» Your task: Verbatim copy without images: repeat the records in full.
▼▼▼
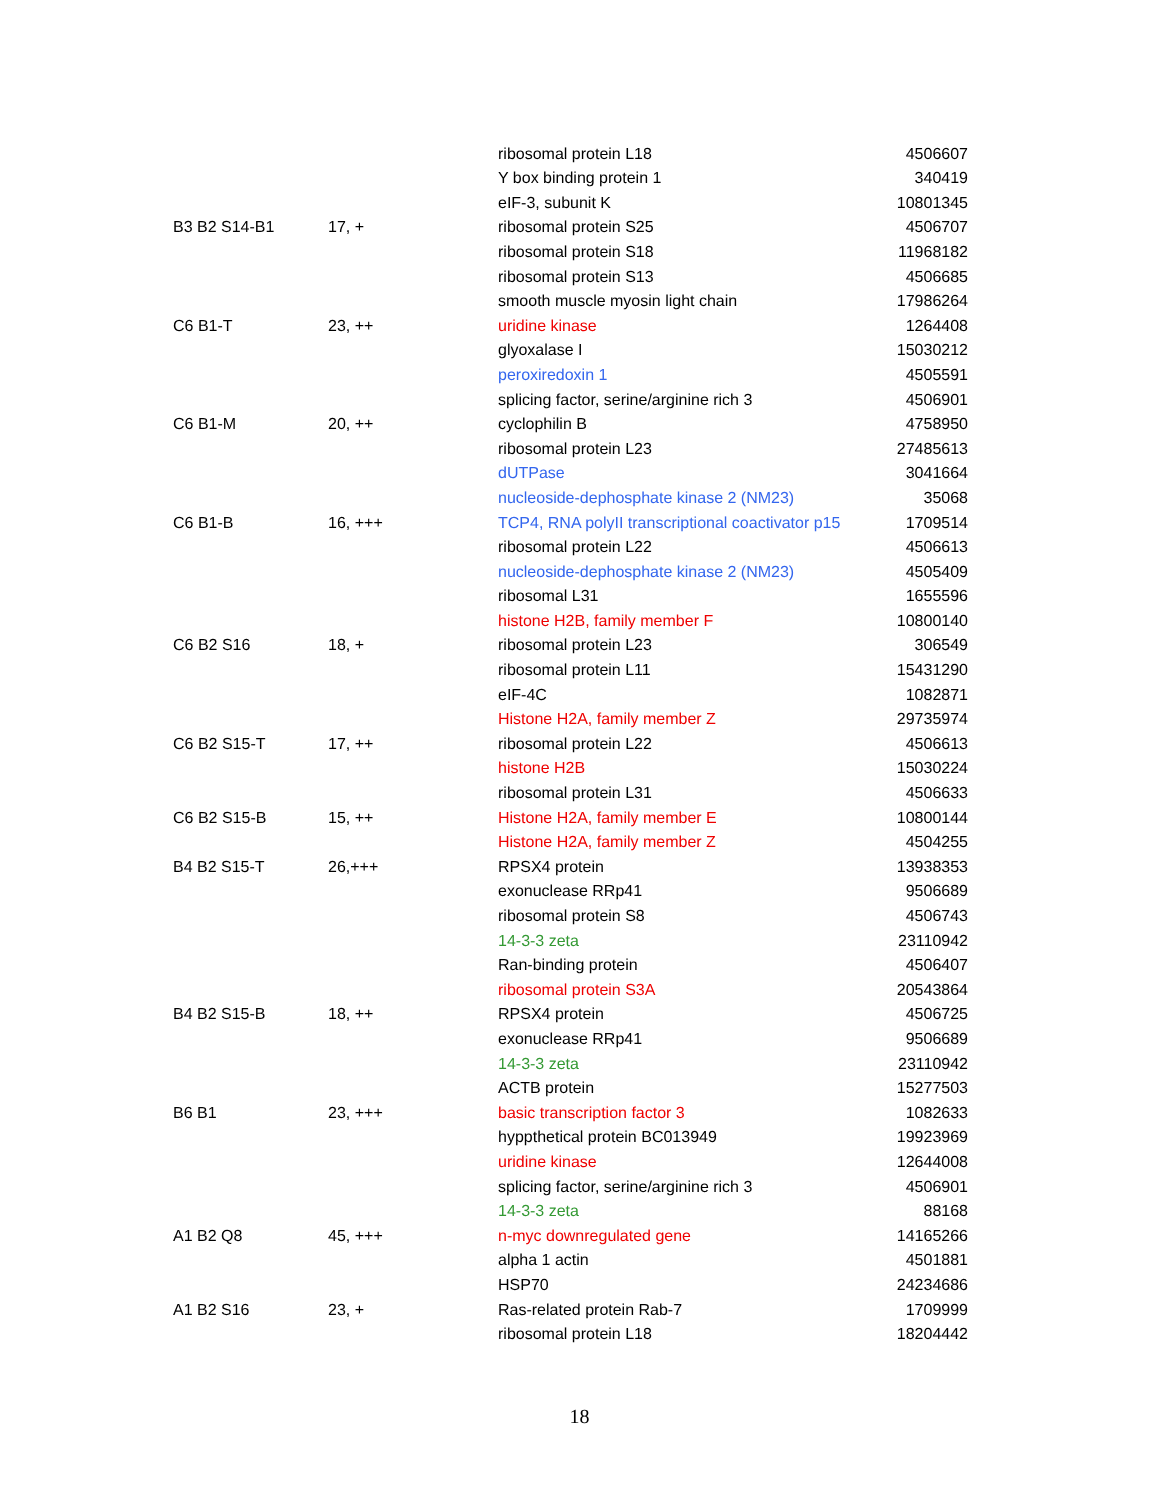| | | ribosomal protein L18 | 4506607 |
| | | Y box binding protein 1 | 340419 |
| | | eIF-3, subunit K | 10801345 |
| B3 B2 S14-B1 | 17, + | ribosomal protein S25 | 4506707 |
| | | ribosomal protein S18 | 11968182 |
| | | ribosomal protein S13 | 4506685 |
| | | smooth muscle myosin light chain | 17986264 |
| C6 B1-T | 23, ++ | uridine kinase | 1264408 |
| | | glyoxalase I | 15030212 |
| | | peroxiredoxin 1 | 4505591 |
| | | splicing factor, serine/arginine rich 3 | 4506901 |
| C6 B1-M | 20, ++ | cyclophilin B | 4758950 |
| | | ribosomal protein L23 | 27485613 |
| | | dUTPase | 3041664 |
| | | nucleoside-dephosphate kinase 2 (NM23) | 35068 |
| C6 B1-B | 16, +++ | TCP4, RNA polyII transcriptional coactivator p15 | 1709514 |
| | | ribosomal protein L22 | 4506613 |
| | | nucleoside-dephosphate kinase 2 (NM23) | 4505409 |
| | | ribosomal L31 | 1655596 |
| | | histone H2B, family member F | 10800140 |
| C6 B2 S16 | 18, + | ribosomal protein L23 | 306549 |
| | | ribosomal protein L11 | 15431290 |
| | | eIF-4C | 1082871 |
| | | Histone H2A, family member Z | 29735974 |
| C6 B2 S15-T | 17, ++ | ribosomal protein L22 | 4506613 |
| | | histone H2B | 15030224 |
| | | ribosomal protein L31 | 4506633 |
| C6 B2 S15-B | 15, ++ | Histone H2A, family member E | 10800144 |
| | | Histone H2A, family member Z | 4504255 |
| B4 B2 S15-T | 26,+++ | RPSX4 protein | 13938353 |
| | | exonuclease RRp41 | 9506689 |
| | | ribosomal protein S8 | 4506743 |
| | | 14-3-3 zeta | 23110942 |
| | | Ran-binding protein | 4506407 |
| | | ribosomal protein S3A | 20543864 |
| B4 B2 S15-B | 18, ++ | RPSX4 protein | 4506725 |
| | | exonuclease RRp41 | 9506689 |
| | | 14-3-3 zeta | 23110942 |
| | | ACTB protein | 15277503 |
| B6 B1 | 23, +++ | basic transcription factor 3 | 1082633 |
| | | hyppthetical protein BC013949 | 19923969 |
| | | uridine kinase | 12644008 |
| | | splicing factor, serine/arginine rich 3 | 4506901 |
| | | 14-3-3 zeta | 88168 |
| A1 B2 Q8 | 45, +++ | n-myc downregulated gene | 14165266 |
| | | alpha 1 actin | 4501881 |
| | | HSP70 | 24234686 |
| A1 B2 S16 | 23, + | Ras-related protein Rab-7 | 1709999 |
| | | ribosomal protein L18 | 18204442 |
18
▲▲▲
» Your response:
| | | ribosomal protein L18 | 4506607 |
| | | Y box binding protein 1 | 340419 |
| | | eIF-3, subunit K | 10801345 |
| B3 B2 S14-B1 | 17, + | ribosomal protein S25 | 4506707 |
| | | ribosomal protein S18 | 11968182 |
| | | ribosomal protein S13 | 4506685 |
| | | smooth muscle myosin light chain | 17986264 |
| C6 B1-T | 23, ++ | uridine kinase | 1264408 |
| | | glyoxalase I | 15030212 |
| | | peroxiredoxin 1 | 4505591 |
| | | splicing factor, serine/arginine rich 3 | 4506901 |
| C6 B1-M | 20, ++ | cyclophilin B | 4758950 |
| | | ribosomal protein L23 | 27485613 |
| | | dUTPase | 3041664 |
| | | nucleoside-dephosphate kinase 2 (NM23) | 35068 |
| C6 B1-B | 16, +++ | TCP4, RNA polyII transcriptional coactivator p15 | 1709514 |
| | | ribosomal protein L22 | 4506613 |
| | | nucleoside-dephosphate kinase 2 (NM23) | 4505409 |
| | | ribosomal L31 | 1655596 |
| | | histone H2B, family member F | 10800140 |
| C6 B2 S16 | 18, + | ribosomal protein L23 | 306549 |
| | | ribosomal protein L11 | 15431290 |
| | | eIF-4C | 1082871 |
| | | Histone H2A, family member Z | 29735974 |
| C6 B2 S15-T | 17, ++ | ribosomal protein L22 | 4506613 |
| | | histone H2B | 15030224 |
| | | ribosomal protein L31 | 4506633 |
| C6 B2 S15-B | 15, ++ | Histone H2A, family member E | 10800144 |
| | | Histone H2A, family member Z | 4504255 |
| B4 B2 S15-T | 26,+++ | RPSX4 protein | 13938353 |
| | | exonuclease RRp41 | 9506689 |
| | | ribosomal protein S8 | 4506743 |
| | | 14-3-3 zeta | 23110942 |
| | | Ran-binding protein | 4506407 |
| | | ribosomal protein S3A | 20543864 |
| B4 B2 S15-B | 18, ++ | RPSX4 protein | 4506725 |
| | | exonuclease RRp41 | 9506689 |
| | | 14-3-3 zeta | 23110942 |
| | | ACTB protein | 15277503 |
| B6 B1 | 23, +++ | basic transcription factor 3 | 1082633 |
| | | hyppthetical protein BC013949 | 19923969 |
| | | uridine kinase | 12644008 |
| | | splicing factor, serine/arginine rich 3 | 4506901 |
| | | 14-3-3 zeta | 88168 |
| A1 B2 Q8 | 45, +++ | n-myc downregulated gene | 14165266 |
| | | alpha 1 actin | 4501881 |
| | | HSP70 | 24234686 |
| A1 B2 S16 | 23, + | Ras-related protein Rab-7 | 1709999 |
| | | ribosomal protein L18 | 18204442 |
18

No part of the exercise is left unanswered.